Художник был уже достаточно «разогрет», то есть вошел в то состояние, когда хотелось много и охотно говорить, философствовать. Али привычно извлек из кармана маленькую золотую коробочку. Кокаин всегда помогал усилить воображение, сделать его почти реальным и осязаемым. Увидев, что содержимого осталось мало, Изенбек встал, открыл кухонный шкаф и, пошарив на полке, достал коробку из-под индийского чая. Досыпав в коробочку и водворив запас на место, закрыл шкаф и опустился на стул. Затем, привычно и глубоко вдохнув порошок поочередно в обе ноздри, художник прикрыл глаза и расслабленно откинулся на спинку.
С кем же еще побеседовать, если не со стариной Словиковым, немного едким, но в глубине души справедливым и добрым.
– Будьте здоровы, Петр Николаевич! Сколько же мы не виделись, дорогой мой?
Словиков в офицерском мундире чуть прищурил глаза, налил себе рюмку и с удовольствием выпил.
– Неплохой коньяк, французский? Вы, я вижу, Федор Артурович, тоже пристрастились. Понимаю, тоска, тоска…
Изенбек поднял глаза и увидел, что стул напротив пуст. Оглянувшись, заметил тень подполковника в мастерской и последовал за ней. Словиков разглядывал картину, где была изображена русская церковь в Брюсселе, исполненная, в отличие от многих других полотен, в темных, даже мрачных тонах.
– Тоска, повторил Словиков, – безысходность. От этой картины веет таким же холодом, как от тюремных подвалов НКВД и Колымских лагерей…
– Колымских лагерей? – переспросил Изенбек.
– Да. Я ведь после Гражданской жив остался, хотя и долго выкарабкивался. Женщина одна, вдова, меня из госпиталя забрала, выходила. Потом на заводе работал, вспомнил, что инженер. Даже конструкторским отделом заведовал. А в тридцать седьмом за дворянское происхождение на Колыму угодил. Потом раскопали, что Деникину служил, ну и все – крышка!
– Вы хотите сказать, Петр Николаевич…
– Так точно. Был расстрелян… Догнала-таки пуля… – Словиков печально улыбнулся. – Одно радует, что во всей этой суете, в барахтанье сомнений, я все-таки сделал одно стоящее дело: родил дочь. Теперь, как поэт говаривал, «весь я не умру». А вы, Федор Артурович, не очень изменились…
– Как сказать… Я теперь мусульманин.
Словиков улыбнулся уже веселее:
– Забавно. Вы стали мусульманином, я – атеистом. Но вы пьете водку и балуетесь кокаином, а я, когда приходилось тяжко, внутри продолжал молиться. Только не конкретным богам, а, как инженер, Космическим Законам. Не кажется ли вам, дражайший Федор Артурович, что наше с вами богоборчество и богоискательство – типичный протест русских интеллигентов против извечного ханжества чиновников в рясах? А тут еще победа большевиков, разорение и уничтожение церквей, сжигание икон, репрессии священнослужителей. Все ждали неминуемой кары на их головы, а Господь молчал. И многие, как и я, пришли к мысли, – даже если Он есть, то чего Он тогда стоит, если весь мир живет так, будто Всевышнего не существует… Нет, Федор Артурович, все в мире развивается по природным законам, в том числе и религия…
Силуэт Словикова стал прозрачным и нечетким.

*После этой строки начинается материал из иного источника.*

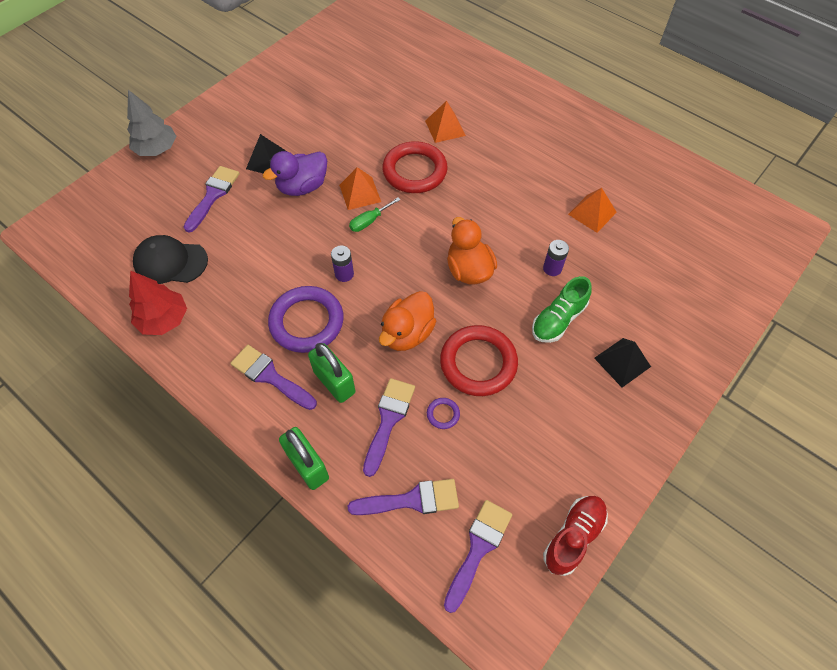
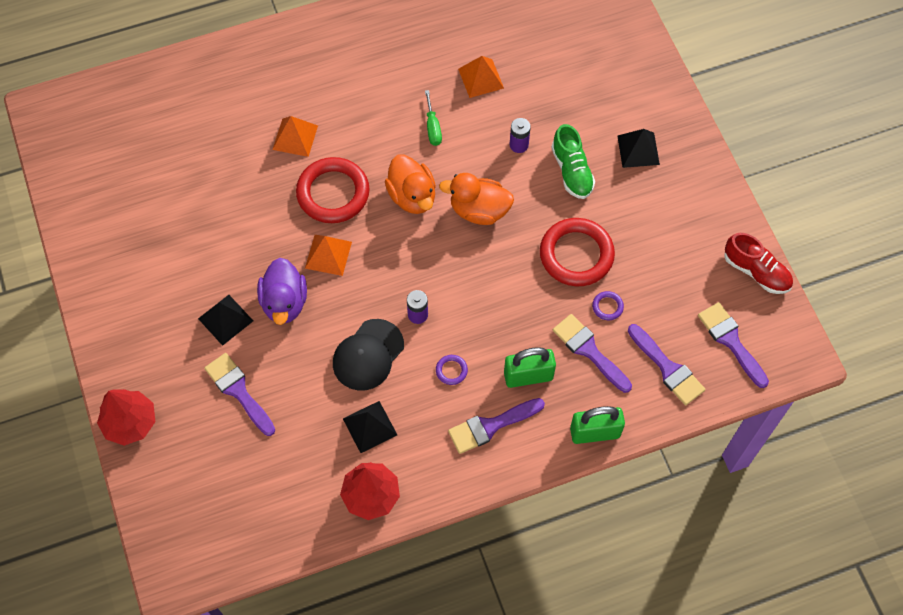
camera: 60 degrees left, 5 degrees up
(157, 149) = (130, 423): grey tree -> red tree
(170, 262) = (302, 464): black cap -> black cap (368, 355)
(225, 290) = (370, 426): none -> black pyramid
(307, 322) = (451, 370): purple ring -> purple ring, size x0.41
(369, 221) = (369, 263): green screwdriver -> green screwdriver (432, 127)
(407, 333) = (514, 294): orange duck -> orange duck (412, 196)
(411, 500) = (667, 368): purple brush -> purple brush turned 120 degrees clockwise
(573, 536) = (756, 271): red shoe -> red shoe turned 150 degrees clockwise

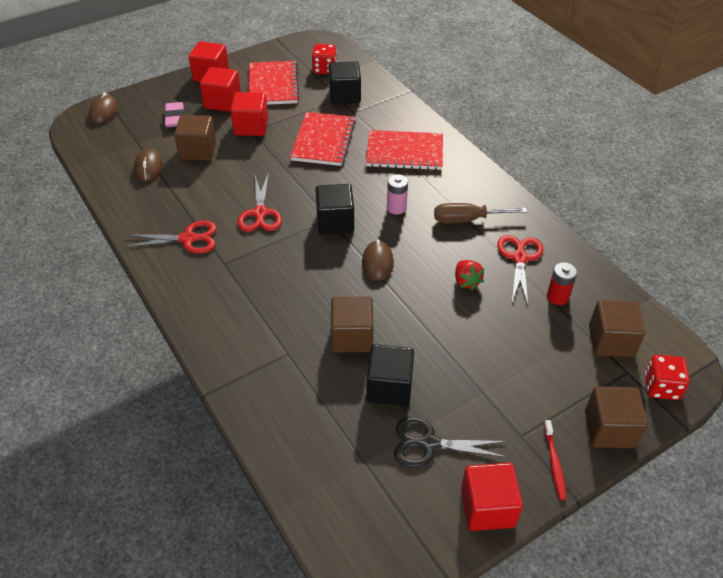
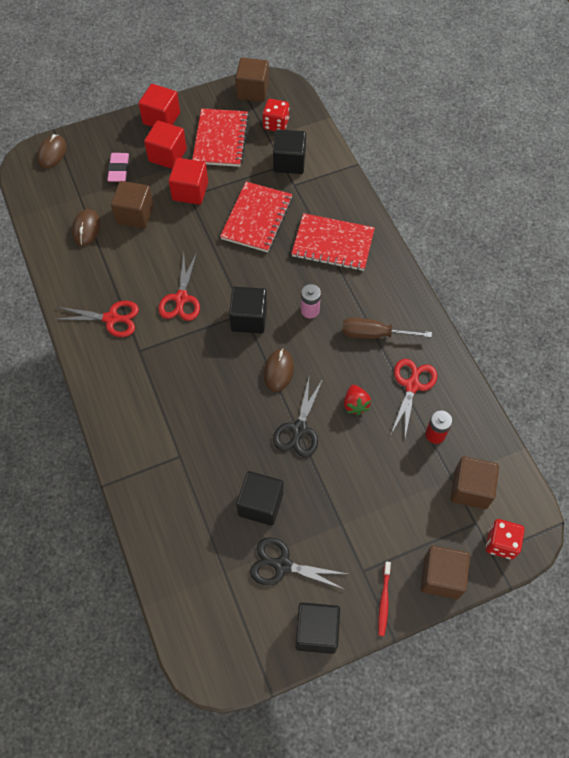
camera: 10 degrees right, 15 degrees up
(352, 337) = (239, 448): brown cube -> brown cube (253, 90)
(413, 312) = (299, 430): none -> black scissors
(487, 507) = (316, 631): red cube -> black cube

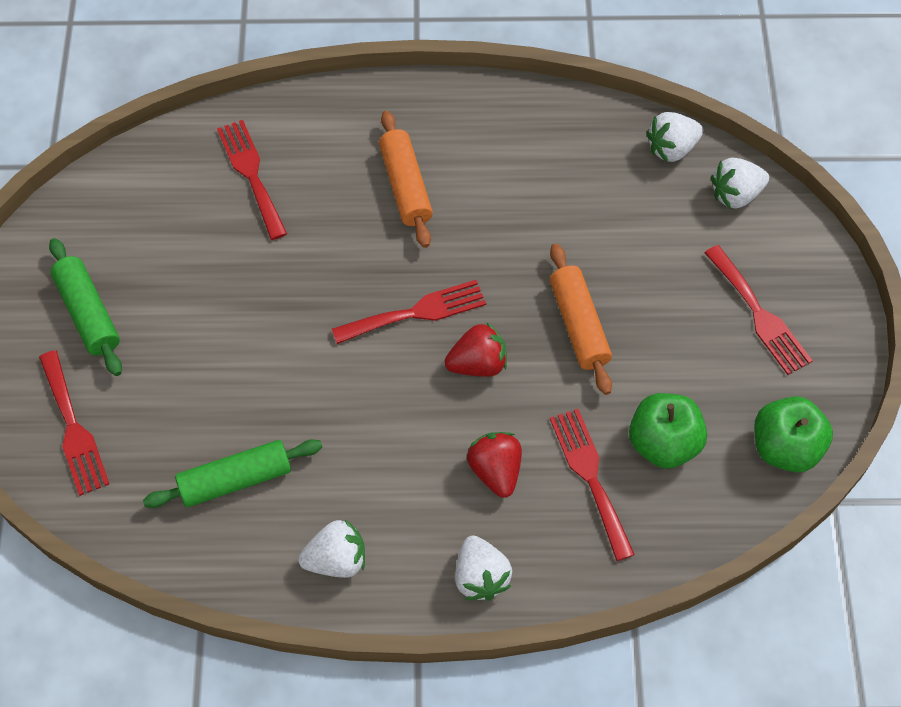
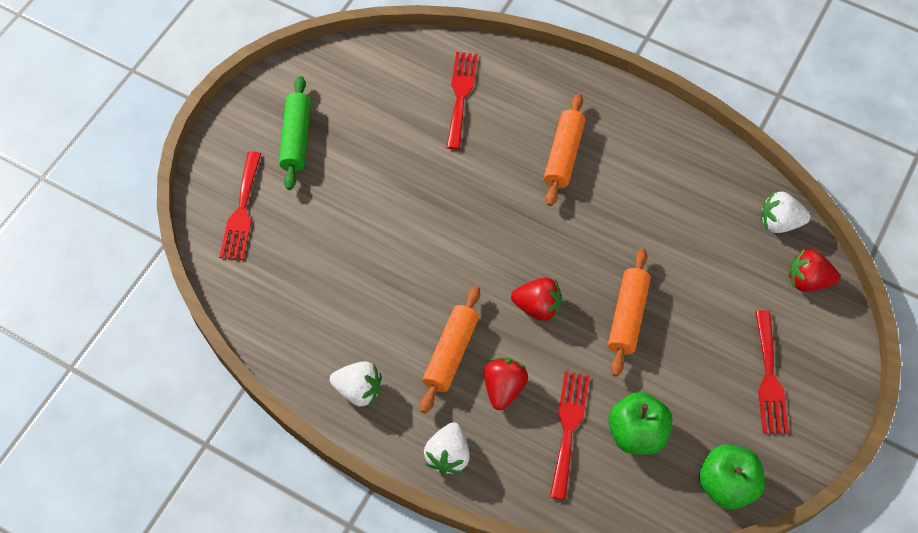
camera: 30 degrees right, 0 degrees up
(236, 480) = (325, 300): green rolling pin -> none
(415, 463) = (451, 353): none -> orange rolling pin
(416, 312) = (516, 248): red fork -> none
(735, 194) = (807, 280): white strawberry -> red strawberry

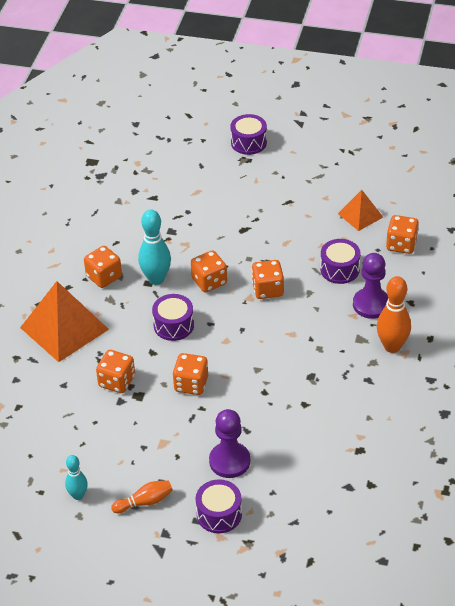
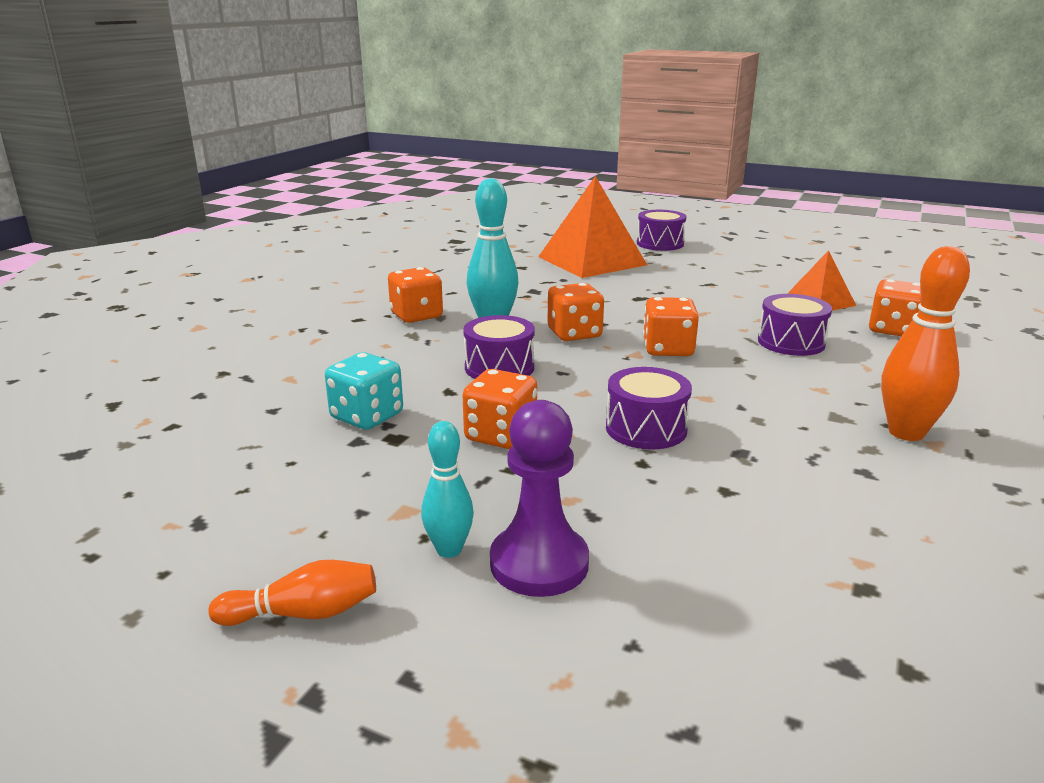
camera: 10 degrees right, 20 degrees down
(64, 328) = (322, 353): orange pyramid -> orange pyramid (591, 260)
(78, 495) = (163, 575): turquoise bowling pin -> turquoise bowling pin (449, 550)
(117, 381) = (367, 416): orange dice -> turquoise dice
(219, 514) = (476, 674): purple drum -> purple drum (646, 428)
(371, 304) = (853, 381): purple pawn -> none

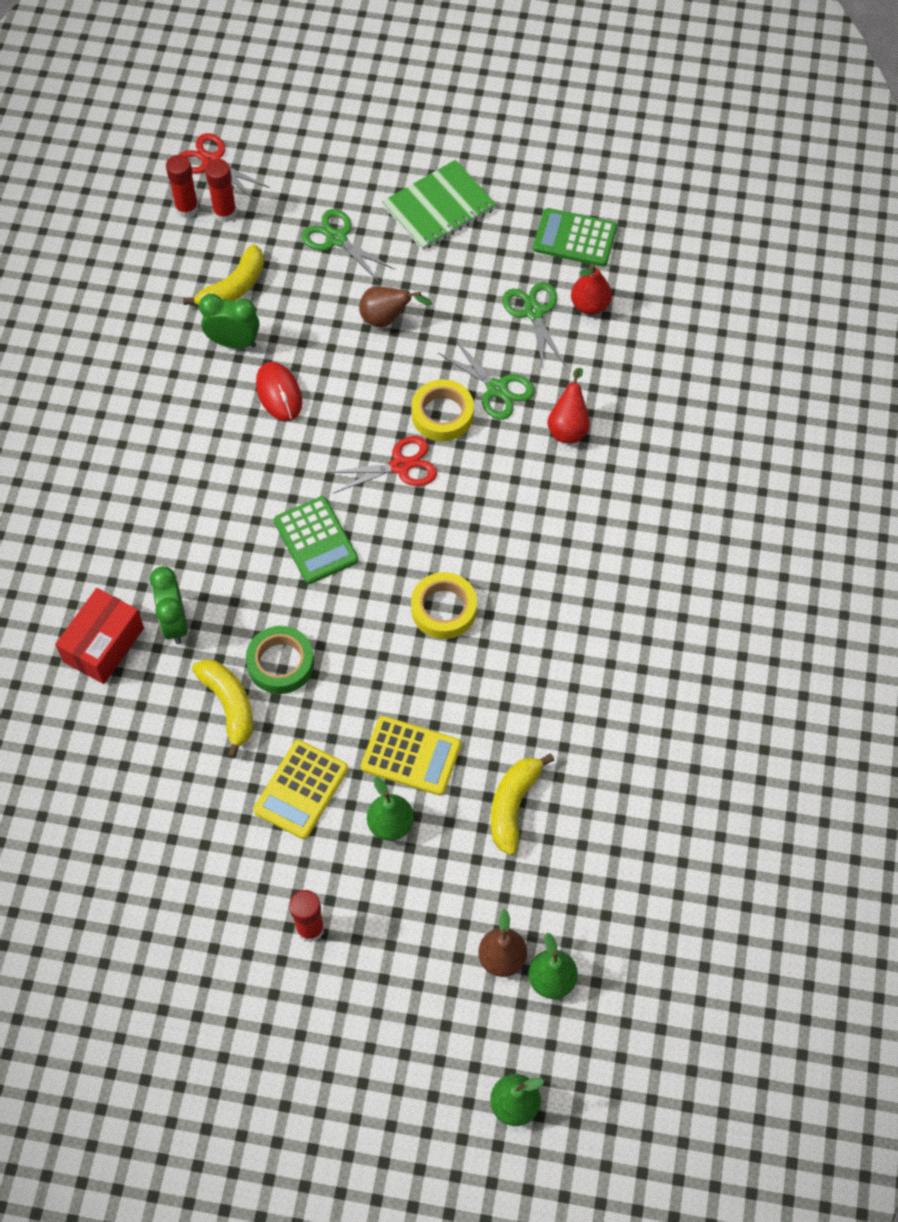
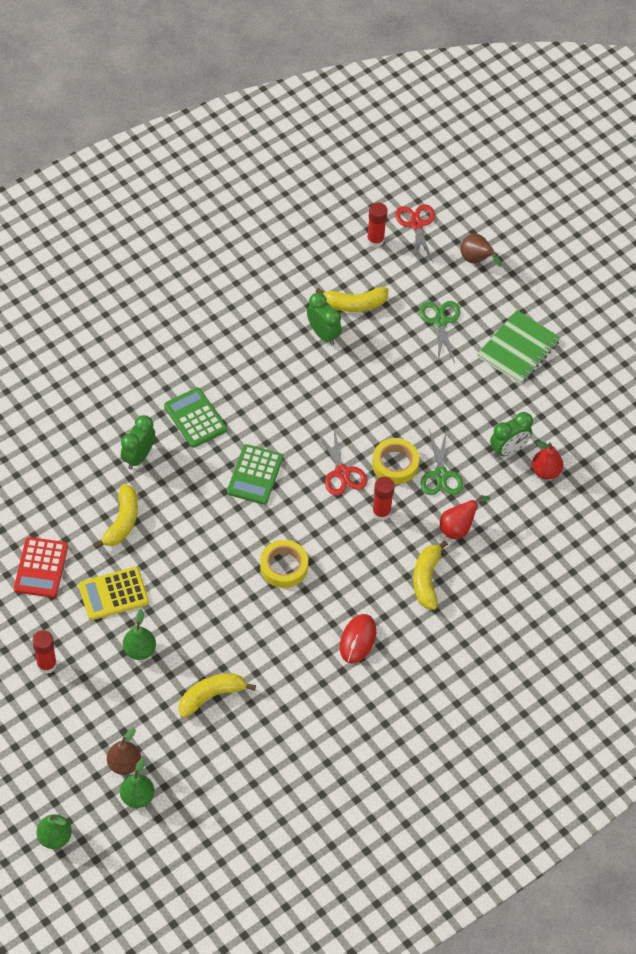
camera: 40 degrees right, 5 degrees down
(103, 645) = (92, 438): red box -> none
(194, 830) = (41, 568): none -> red calculator
(225, 213) = (393, 259): red glue stick -> red glue stick (381, 512)
(279, 393) = (318, 381): red mouse -> red mouse (357, 639)
(280, 663) = (170, 522): green tape -> none
(387, 319) = (421, 387): brown pear -> brown pear (476, 260)
(400, 466) = (342, 473): red scissors -> red scissors turned 45 degrees clockwise
(411, 756) = (186, 626): yellow calculator -> none
(439, 208) = (518, 349): green notebook -> green notebook turned 60 degrees counterclockwise
(534, 312) = (508, 450): green scissors -> green clock
(575, 238) = (579, 427): green calculator -> green calculator (195, 418)
(593, 503) = (426, 579): none -> yellow banana

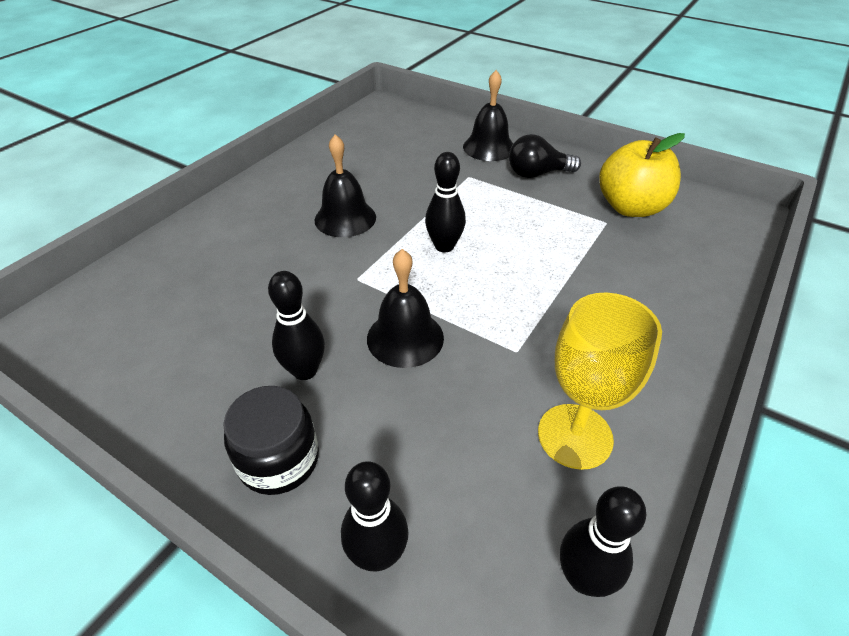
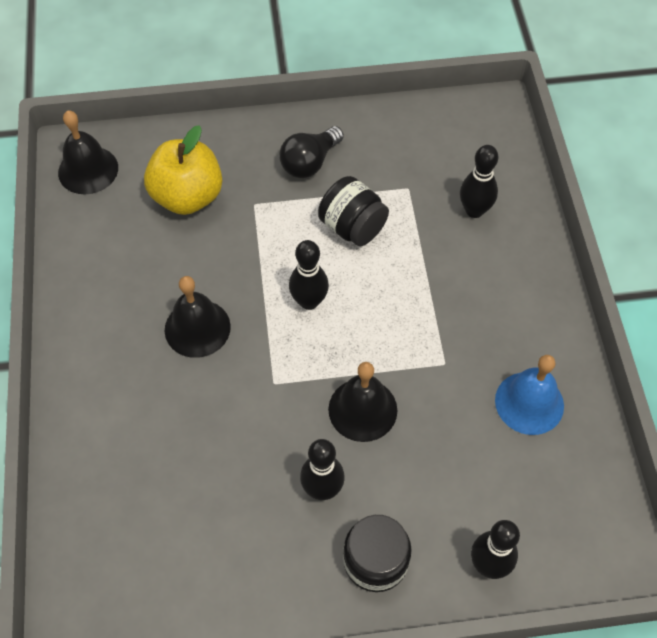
camera: 40 degrees left, 15 degrees up
(489, 147) = (237, 152): black bell -> black bell (88, 170)
(531, 222) = (352, 227): none -> black jar
(575, 436) = (529, 403): yellow goblet -> blue bell
(583, 578) = (597, 488): black bowling pin -> black bowling pin (474, 210)
(631, 207) = (414, 158): yellow apple -> yellow apple (187, 196)

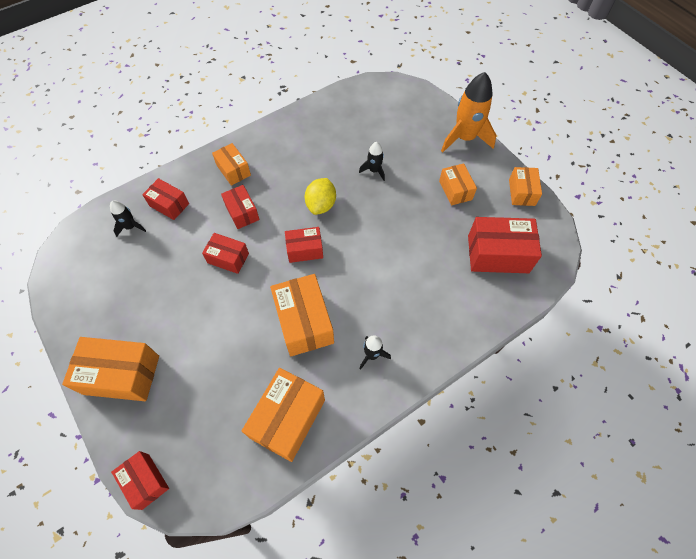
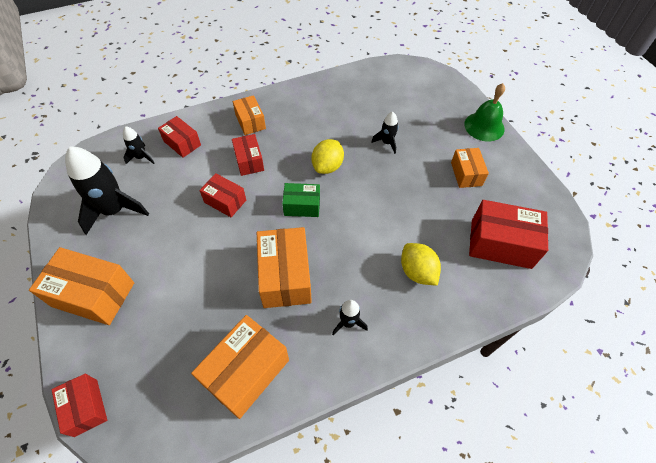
camera: 10 degrees right, 5 degrees down
(119, 287) = (114, 210): none -> black rocket
(305, 250) = (302, 206): red box -> green box
(426, 295) = (417, 272): none -> yellow lemon
(464, 138) = (484, 126): orange rocket -> green bell
(521, 192) = (535, 187): orange box -> none

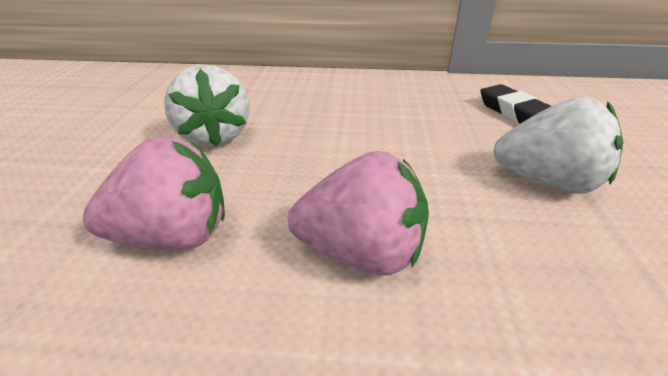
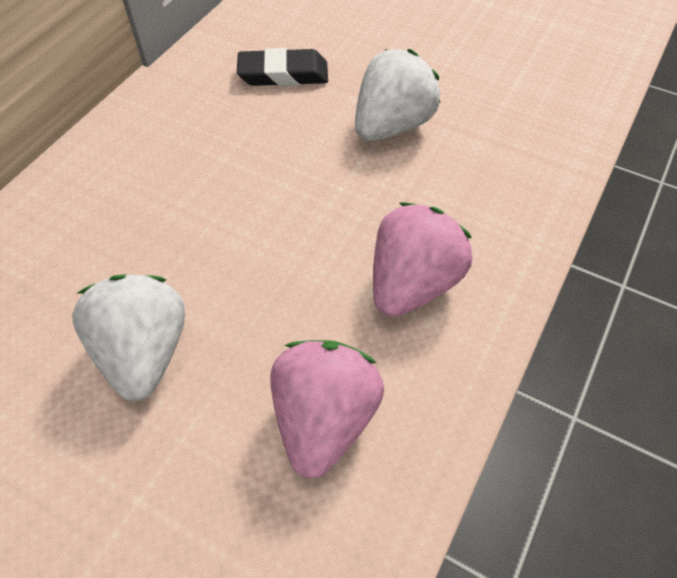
camera: 65 degrees left, 20 degrees up
(214, 136) = (144, 352): white strawberry -> white strawberry turned 105 degrees counterclockwise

Художник испугался, что друг сейчас уйдет, и он вновь останется один на один со своей невыносимой душевной болью. Сильнее сдавило виски, и сердце забилось чаще.
– Постойте, Петр Николаевич! Мне сегодня так тяжко… Не уходите…
Словиков на миг проявился, стоя вполоборота. Лицо его сделалось участливо-сострадательным.
– Зачем вы мучаете себя, Федор Артурович? Пойдемте! – он неопределенно кивнул куда-то в сторону окна. – Сегодня такой замечательный погожий день…
В квартире Миролюбовых раздался звонок. Резкий, настойчивый.
Жанна Miroluboff – маленькая худощавая бельгийка – поспешила к двери и, что-то спросив по-французски, впустила человека в светлом летнем костюме.
– Юра, к тебе мсье Вольдемар! – позвала она мужа.
Миролюбов, выйдя из другой комнаты, увидел Володю – одного из русских эмигрантов, с которым он иногда встречался у Изенбека и на вечеринках у мадам Ламонт. Но теперь гость был чем-то сильно взволнован.
– Что стряслось, Володя? – обеспокоено спросил Миролюбов по-русски.
– Юрий Петрович, Али умер…
Супруга испуганно вскрикнула. Не зная языка, она, тем не менее, сразу поняла смысл сказанного.
– Изенбек? – удивленно переспросил Миролюбов.